The persuasive stage is the first stage and it involves targeting and contacting the persuasion universe. The persuasion universe consists of people who may or may not vote for you. If you are a Republican, there are Democrats who consistently vote in Democratic primaries (and not just in presidential years), the best criteria to determine when someone strongly self-identifies with their party, and these voters are not part of your persuadable universe. Why? Because they have probably already made up their minds to vote for the Democrat. Yes, but it is possible to change their mind – if they just see where the Republican stands, surely we can convince them too… Yes, yes. I understand where you’re going, but the most important resource on a campaign is time, because it is the one resource that you can never get more of. Every minute that Republican candidate spends trying to convince that strong Democratic voter of his/her merits is a minute not being spent on the undecided voter two doors down.

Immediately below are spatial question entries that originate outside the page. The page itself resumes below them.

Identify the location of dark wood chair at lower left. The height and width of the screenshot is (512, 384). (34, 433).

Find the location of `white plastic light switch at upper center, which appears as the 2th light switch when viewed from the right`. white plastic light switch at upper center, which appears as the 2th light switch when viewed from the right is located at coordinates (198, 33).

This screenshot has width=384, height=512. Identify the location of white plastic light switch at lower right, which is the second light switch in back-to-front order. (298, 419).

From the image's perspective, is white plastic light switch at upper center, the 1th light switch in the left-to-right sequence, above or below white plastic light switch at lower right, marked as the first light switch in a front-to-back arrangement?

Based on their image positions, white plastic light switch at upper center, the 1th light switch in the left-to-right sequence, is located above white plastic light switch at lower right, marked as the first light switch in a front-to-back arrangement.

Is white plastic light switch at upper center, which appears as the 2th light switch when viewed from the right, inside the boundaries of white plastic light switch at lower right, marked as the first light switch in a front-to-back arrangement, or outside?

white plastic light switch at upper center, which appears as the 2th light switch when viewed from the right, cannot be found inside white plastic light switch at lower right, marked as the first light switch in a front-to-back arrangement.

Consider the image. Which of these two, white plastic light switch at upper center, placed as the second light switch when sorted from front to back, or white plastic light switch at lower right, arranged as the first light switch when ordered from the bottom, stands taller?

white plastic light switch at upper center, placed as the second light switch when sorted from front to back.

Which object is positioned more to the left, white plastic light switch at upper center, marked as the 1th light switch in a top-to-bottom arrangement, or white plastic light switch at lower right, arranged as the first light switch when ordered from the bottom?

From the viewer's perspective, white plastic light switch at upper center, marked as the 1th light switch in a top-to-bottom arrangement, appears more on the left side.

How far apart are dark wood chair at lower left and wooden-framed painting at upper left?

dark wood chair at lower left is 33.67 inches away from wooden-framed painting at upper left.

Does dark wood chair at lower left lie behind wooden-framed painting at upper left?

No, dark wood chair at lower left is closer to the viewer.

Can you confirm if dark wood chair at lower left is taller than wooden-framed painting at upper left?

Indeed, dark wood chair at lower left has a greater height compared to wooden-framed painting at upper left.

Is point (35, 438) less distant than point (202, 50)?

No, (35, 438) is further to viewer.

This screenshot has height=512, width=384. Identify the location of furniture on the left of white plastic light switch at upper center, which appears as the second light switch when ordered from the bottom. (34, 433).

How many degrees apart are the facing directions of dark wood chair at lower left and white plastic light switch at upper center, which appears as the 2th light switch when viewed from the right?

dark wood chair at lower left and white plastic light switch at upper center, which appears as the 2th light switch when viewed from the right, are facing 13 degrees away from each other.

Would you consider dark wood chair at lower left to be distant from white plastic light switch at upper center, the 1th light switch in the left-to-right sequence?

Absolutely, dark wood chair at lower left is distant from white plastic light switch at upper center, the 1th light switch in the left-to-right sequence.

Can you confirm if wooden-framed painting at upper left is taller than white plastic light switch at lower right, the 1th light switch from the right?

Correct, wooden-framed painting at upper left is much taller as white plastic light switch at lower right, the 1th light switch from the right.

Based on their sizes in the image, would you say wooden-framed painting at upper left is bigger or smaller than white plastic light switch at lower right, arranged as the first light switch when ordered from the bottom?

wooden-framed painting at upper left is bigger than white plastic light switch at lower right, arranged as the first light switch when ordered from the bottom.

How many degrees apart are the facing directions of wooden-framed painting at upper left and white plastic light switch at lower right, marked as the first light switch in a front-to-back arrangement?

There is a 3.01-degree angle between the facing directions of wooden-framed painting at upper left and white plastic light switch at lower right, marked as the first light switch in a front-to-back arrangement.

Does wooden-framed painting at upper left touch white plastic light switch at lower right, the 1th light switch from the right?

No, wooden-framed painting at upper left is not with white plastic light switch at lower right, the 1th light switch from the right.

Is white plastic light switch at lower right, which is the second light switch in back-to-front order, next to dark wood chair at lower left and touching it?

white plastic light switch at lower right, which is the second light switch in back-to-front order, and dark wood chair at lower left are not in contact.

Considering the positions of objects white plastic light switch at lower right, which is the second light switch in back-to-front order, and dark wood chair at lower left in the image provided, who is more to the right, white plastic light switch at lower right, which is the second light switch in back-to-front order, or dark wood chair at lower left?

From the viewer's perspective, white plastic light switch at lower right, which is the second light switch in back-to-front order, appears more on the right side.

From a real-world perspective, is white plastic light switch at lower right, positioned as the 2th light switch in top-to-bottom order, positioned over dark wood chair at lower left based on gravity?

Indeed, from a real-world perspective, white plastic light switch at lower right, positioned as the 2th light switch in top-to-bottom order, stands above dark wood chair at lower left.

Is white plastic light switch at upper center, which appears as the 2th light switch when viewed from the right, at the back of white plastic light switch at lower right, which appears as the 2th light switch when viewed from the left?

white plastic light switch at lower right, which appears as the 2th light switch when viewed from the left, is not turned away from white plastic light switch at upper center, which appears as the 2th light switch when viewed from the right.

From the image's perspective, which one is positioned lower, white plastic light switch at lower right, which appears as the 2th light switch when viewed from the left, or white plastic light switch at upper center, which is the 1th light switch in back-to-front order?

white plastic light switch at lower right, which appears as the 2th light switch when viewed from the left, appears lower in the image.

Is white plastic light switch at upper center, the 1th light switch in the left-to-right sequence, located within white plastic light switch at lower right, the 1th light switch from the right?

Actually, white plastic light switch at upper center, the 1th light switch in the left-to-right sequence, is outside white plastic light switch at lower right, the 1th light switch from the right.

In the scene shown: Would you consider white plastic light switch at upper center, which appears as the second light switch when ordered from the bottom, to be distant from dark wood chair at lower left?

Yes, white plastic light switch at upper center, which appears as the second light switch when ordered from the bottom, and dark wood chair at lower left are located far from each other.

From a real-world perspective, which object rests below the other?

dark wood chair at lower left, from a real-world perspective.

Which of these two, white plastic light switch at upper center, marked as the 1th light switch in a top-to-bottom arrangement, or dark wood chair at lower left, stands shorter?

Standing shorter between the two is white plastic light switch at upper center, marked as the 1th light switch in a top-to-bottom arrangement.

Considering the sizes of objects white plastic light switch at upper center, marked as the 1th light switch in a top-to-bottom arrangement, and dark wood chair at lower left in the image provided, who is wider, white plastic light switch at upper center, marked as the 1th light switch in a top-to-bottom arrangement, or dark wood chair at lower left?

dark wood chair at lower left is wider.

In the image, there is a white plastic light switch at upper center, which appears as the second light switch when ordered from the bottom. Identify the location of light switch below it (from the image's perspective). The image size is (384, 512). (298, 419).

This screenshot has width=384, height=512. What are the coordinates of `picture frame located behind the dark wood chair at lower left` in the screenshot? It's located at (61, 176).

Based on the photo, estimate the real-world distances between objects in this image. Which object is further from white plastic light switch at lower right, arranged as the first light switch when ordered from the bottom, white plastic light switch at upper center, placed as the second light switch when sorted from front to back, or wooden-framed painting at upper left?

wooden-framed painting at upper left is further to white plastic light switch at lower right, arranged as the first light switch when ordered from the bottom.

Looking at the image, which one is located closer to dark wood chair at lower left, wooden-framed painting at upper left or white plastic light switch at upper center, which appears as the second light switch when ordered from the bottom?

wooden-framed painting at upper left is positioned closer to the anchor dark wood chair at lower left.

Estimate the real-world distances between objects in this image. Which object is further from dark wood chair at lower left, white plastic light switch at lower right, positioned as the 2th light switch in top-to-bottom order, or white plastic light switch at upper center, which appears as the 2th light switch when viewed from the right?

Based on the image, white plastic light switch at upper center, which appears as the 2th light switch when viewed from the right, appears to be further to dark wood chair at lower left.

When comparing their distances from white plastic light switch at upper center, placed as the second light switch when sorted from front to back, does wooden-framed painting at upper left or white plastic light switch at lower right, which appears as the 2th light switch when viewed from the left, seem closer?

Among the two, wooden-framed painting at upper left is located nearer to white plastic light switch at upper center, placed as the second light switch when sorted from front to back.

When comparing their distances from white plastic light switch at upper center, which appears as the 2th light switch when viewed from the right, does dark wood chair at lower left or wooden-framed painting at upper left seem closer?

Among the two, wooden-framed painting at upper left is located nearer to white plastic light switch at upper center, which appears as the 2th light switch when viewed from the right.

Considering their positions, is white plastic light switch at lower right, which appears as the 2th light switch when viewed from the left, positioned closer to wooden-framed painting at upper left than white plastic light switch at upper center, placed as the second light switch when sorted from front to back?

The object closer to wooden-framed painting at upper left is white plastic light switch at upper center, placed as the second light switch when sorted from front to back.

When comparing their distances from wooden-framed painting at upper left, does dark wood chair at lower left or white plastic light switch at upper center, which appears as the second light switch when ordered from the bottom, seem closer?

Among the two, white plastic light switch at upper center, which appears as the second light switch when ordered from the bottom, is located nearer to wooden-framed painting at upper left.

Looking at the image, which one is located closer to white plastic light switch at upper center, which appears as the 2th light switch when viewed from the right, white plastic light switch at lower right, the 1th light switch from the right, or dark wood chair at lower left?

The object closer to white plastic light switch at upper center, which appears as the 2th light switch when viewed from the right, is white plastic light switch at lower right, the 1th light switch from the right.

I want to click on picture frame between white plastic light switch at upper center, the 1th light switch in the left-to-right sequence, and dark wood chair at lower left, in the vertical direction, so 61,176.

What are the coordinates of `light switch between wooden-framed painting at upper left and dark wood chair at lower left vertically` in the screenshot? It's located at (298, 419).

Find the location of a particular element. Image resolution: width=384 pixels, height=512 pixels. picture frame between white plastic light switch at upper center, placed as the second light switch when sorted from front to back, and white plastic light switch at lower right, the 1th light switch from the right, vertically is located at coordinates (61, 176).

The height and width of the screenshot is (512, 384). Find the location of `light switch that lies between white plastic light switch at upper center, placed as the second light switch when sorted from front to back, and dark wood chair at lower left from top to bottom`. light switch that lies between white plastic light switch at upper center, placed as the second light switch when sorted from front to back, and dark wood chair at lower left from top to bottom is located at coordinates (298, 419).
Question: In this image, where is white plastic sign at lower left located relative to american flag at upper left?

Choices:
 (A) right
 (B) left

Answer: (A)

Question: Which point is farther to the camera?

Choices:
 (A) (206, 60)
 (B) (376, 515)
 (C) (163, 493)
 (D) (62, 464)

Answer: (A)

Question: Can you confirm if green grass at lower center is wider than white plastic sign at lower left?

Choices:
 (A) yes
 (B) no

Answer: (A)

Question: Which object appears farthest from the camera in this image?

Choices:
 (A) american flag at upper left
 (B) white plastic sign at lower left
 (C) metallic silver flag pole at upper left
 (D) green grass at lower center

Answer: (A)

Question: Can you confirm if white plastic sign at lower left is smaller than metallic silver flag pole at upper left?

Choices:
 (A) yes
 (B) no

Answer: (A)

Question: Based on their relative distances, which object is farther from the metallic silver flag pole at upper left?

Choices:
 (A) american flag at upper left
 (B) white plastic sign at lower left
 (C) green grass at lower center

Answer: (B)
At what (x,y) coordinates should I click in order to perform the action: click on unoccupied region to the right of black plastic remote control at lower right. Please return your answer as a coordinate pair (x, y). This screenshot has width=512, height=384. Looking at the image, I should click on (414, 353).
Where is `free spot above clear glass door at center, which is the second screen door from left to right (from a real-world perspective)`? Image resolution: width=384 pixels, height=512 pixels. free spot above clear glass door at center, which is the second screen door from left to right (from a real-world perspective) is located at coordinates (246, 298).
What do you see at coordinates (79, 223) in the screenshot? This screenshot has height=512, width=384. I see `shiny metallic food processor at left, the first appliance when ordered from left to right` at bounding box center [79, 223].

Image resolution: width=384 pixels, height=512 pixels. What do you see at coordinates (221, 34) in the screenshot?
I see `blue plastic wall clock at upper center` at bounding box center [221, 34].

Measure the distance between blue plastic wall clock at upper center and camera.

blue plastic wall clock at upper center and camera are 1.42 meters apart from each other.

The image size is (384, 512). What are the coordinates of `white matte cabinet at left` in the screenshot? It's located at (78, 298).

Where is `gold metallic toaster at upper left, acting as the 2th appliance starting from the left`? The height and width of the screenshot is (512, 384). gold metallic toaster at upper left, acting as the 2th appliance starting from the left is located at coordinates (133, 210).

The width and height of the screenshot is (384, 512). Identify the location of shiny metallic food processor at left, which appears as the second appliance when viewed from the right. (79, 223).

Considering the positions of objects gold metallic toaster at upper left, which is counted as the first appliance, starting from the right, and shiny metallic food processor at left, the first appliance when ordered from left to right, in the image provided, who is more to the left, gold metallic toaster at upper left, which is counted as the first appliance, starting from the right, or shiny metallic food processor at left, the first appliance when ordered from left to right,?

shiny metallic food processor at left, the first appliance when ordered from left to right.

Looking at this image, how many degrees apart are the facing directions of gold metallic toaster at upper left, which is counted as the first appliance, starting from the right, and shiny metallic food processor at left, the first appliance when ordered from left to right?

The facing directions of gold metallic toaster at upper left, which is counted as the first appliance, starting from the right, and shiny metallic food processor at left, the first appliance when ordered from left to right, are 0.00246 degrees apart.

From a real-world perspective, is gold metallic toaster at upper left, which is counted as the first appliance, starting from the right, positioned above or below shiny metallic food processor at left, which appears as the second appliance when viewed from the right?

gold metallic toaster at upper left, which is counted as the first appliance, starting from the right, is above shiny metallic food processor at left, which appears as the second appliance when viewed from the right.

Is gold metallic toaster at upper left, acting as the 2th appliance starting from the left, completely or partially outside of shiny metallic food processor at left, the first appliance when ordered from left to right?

For this same, hypothetical Republican, a registered Republican who votes regularly in Republican primaries is also not in the persuadable universe. Why? Because they are probably already persuaded by the “R” after the candidate’s name. Why waste your resources persuading them of what they already believe?
During the canvass, the goal is to identify voters who indicated they will likely vote for your candidate. These voters will eventually be put into your GOTV or “run” universe (on election day, reminding voters to turn out and getting them to the polls is calling “running votes,” hence run universe).
The goal is to create run universe that is equal to your “win” number (the number of votes you think you need to win – plus a cushion, so you’re not just threading the needle). However, it is unlikely you will identify that many voters, so your run universe will be boosted with voters who are likely to be on your side without needing to be persuaded. That will include not just partisans, but also people who identify with the candidate for other reasons. An example of that would be Mayor Bob Hackworth run universe for the Democratic primary for CD 10 including not just identified voters, but also all Democrats in Dunedin, who are sufficiently likely to vote for their hometown candidate over the other candidates to run virtually all of them leading up to the primary.
A good field plan includes multiple contacts to the run universe over the last week. I like to make one contact to everyone over the Friday, Saturday, and Sunday before the election, another contact the day before, and then nonstop efforts on Election Day to keep contacting everyone in your universe until they have voted or the polls are close.
If you do this people will tell that you will lose votes. They are wrong. Winning campaigns rely on multiple contacts to every voter. The trick is to vary the contacts so they are not all on the phone (see this article about Obama’s text messaging campaign). As a final rebuttal to the naysayers, I will point out President Bush’s 2004 contacted their voters many times leading up to the first Tuesday after the first Monday in November and, well, things seemed to work out ok for them.
The one issue I haven’t mentioned is absentee ballots. Campaigns generally encourage their run universe to vote absentee and their persuasion universe also includes virtually everyone who has requested an absentee ballot. Why? Because someone who requests an absentee ballot is a very, very likely voter. The question is less whether or not they will vote, but who they will vote for.